• Texte source

· · · · ·

Portrait Alice Gautreau                                Couv seuls les poissons morts suivent le courant éd Pygmalion

 

Alice Gautreau est sage-femme pour Médecins sans frontières. Elle raconte son parcours incroyable dans son livre Seuls les poissons morts suivent le courant paru aux éditions Pygmalion.

https://www.editions-pygmalion.fr/Catalogue/hors-collection/documents-et-temoignages/seuls-les-poissons-morts-suivent-le-courant

 

Voici un site qu’elle affectionne tout particulièrement : www.sosmediterranee.fr

 

 

J’ai rencontré cette jeune femme rayonnante à l’hôtel Renaissance Paris Arc de Triomphe. Sa joie de vivre, sa simplicité et son authenticité m’ont séduite. Je la remercie d’avoir accepté mon invitation et de sa spontanéité. Sa passion pour son métier lui confère une personnalité empreinte de fraîcheur et de combativité. Elle est mon invitée des « Rencontres féeriques » de cette semaine. Chaque jour, découvrez une partie de notre échange.

 
 

Sage-femme pour Médecins sans frontières, vous avez décidé de raconter votre histoire. Vous parlez beaucoup de votre expérience à bord de l’Aquarius. Est-ce cette mission-là qui a été le déclic pour écrire ce livre ?

J’ai commencé sur l’Aquarius le 10 mai 2017. Il me semble que dès le 22 mai, on faisait mon 2ème sauvetage où on avait recueilli plus de 1000 personnes à bord. L’Aquarius est un navire qui ne peut accueillir que 600 personnes. On était vraiment submergé. On était en route vers le nord, vers l’Italie et on a appris que nos collègues d’un autre navire d’ONG venaient de repêcher une trentaine de corps. J’étais un peu indignée toute seule dans ma cabine, bien triste et j’ai envoyé un message à Guillaume Meurice (humoriste, chroniqueur sur France Inter) en lui demandant de faire des blagues sur la situation. Je pense que la légèreté et l’humour peuvent toucher beaucoup de gens alors que parler de choses sérieuses d’un ton sérieux finit peut-être par les lasser.

· · · · ·

• Documents fournis
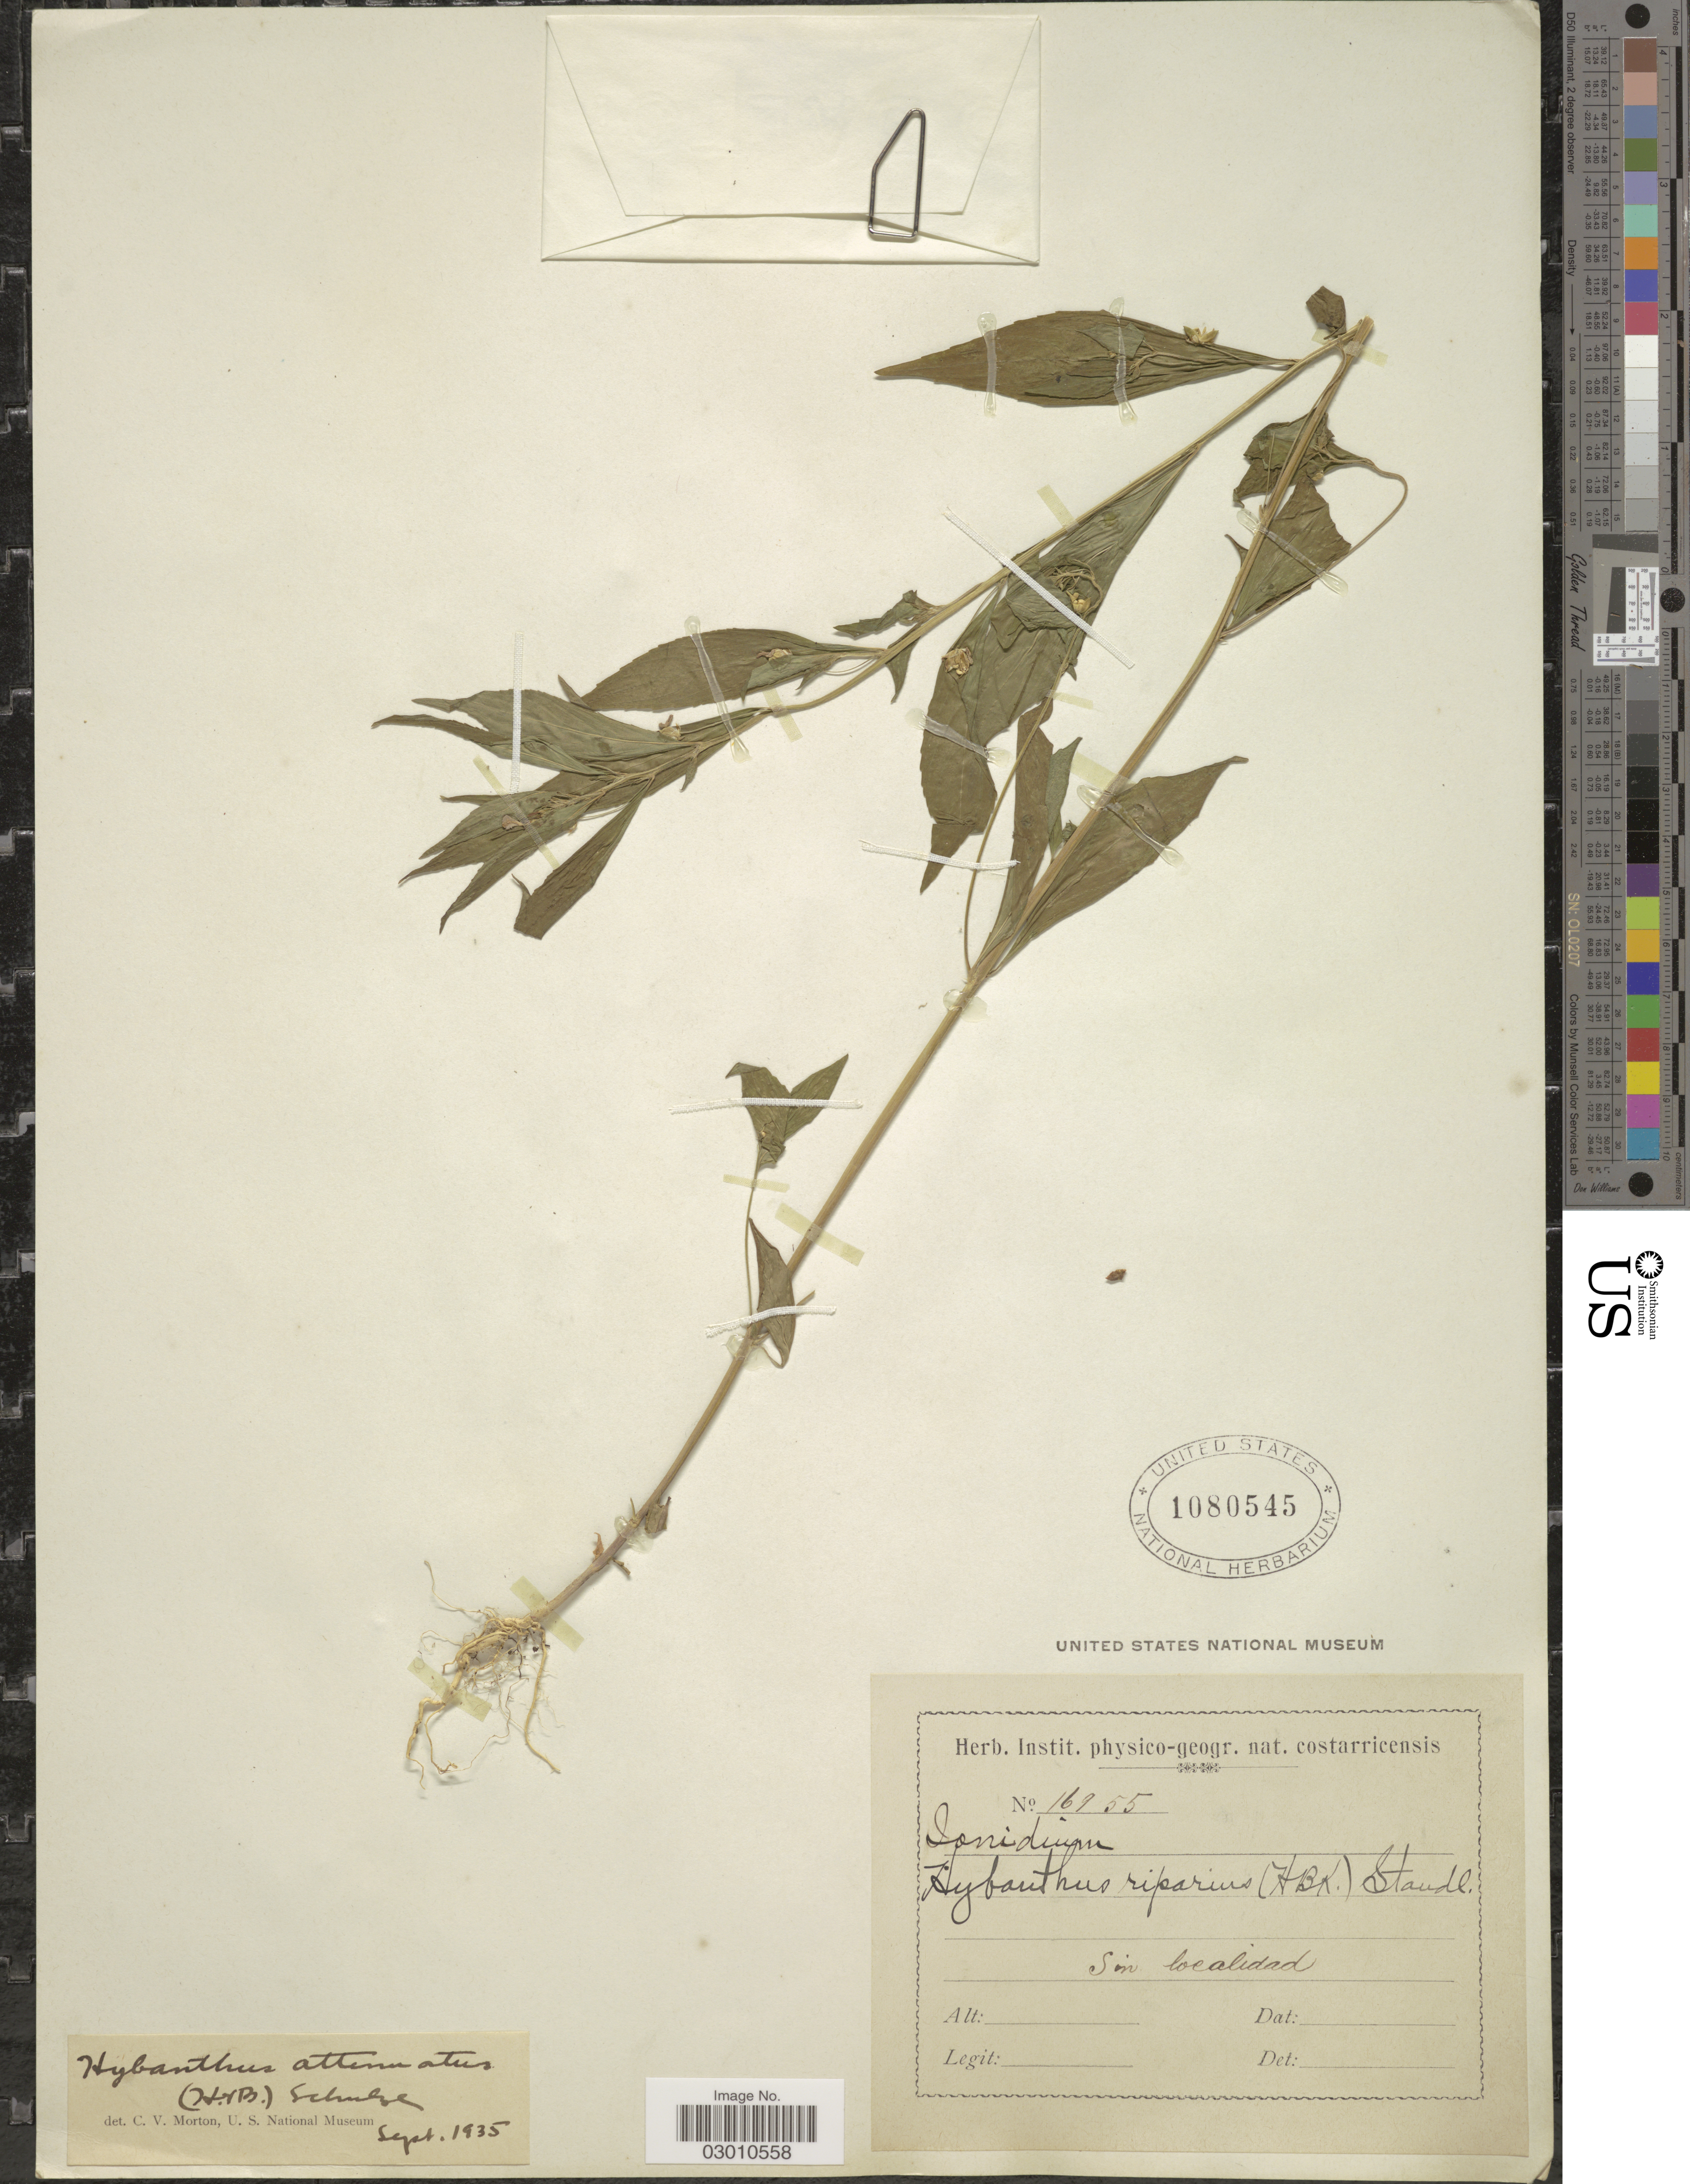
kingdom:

· · · · ·

• Consignes
• A. Répondez à ces questions à l'aide de l'entretien avec Alice Gautreau :
(i) Pour quelle organisation Alice Gautreau est-elle sage-femme ?
(ii) Dans quel hôtel la rencontre a-t-elle eu lieu ?
(iii) Combien de personnes l'Aquarius peut-il accueillir ?
• B. Dans l'entretien avec Alice Gautreau, relevez tous les nombres écrits en chiffres qui figurent dans sa réponse sur l'Aquarius.
• C. Prolongez l'entretien avec Alice Gautreau en reprenant après sa dernière phrase.
Les lignes ne sont pas nécessaires pour faire ce travail.

• Corrigés
• A.
(i) Médecins sans frontières.
(ii) L'hôtel Renaissance Paris Arc de Triomphe.
(iii) 600 personnes.

• B. 10, 2017, 22, 2 (dans « 2ème »), 1000, 600

• C.
 

Ça leur fait peut-être un peu peur aussi ?

Oui ça fait peur et ça ennuie les gens car ils en ont marre d’entendre tout le temps des mauvaises nouvelles. Je pensais qu’on pouvait peut-être attirer l’attention parce qu’il y en avait vraiment besoin. Guillaume Meurice m’a répondu dans la demi-heure qu’il était partant. Dans la foulée, j’ai fini mon sauvetage, on a fait le débarquement, tout s’est bien passé. Et on a enregistré la chronique qui a été diffusée le 29 mai dernier. Suite à cette chronique, la directrice éditoriale de chez Pygmalion m’a envoyé un petit message m’expliquant qu’elle avait très envie de publier mon histoire. Je lui ai répondu que je ne savais pas écrire. J’ai eu un blog mais je l’écrivais en anglais. Parler de mon métier en français est nouveau pour moi et je lui ai dit que je ne me voyais pas écrire un livre. Elle m’a proposé de trouver une co-auteure, le temps est passé et l’univers m’a envoyé cette co-auteure que nous recherchions. Margaux Duquesne m’a écrit pour me demander de faire un portrait sur la sage-femme de l’Aquarius, moi à l’époque. J’ai parlé d’elle à mon éditrice, Florence. Lors de notre rencontre tout s’est bien passé et on a fait plein de longs entretiens pour écrire le livre. Elle m’a posé un tas de questions que je ne m’étais jamais vraiment posées. Elle a écrit la plupart des mots, je relisais, je rajoutais ce que j’avais oublié de dire, je reformulais certaines choses et le livre est né.
 
C’était un peu une forme d’introspection ce travail à deux ?

Complètement. C’était un retour sur ce que j’avais fait. Elle me demandait toujours pourquoi t’as fait ça ? Et en fait je n’avais jamais pensé à ces questions-là parce que les choses sont arrivées ainsi. On prend la vie comme elle vient. Ces échanges étaient un peu une thérapie.

 

Quelle expérience retenez-vous de votre mission à bord de l’Aquarius ?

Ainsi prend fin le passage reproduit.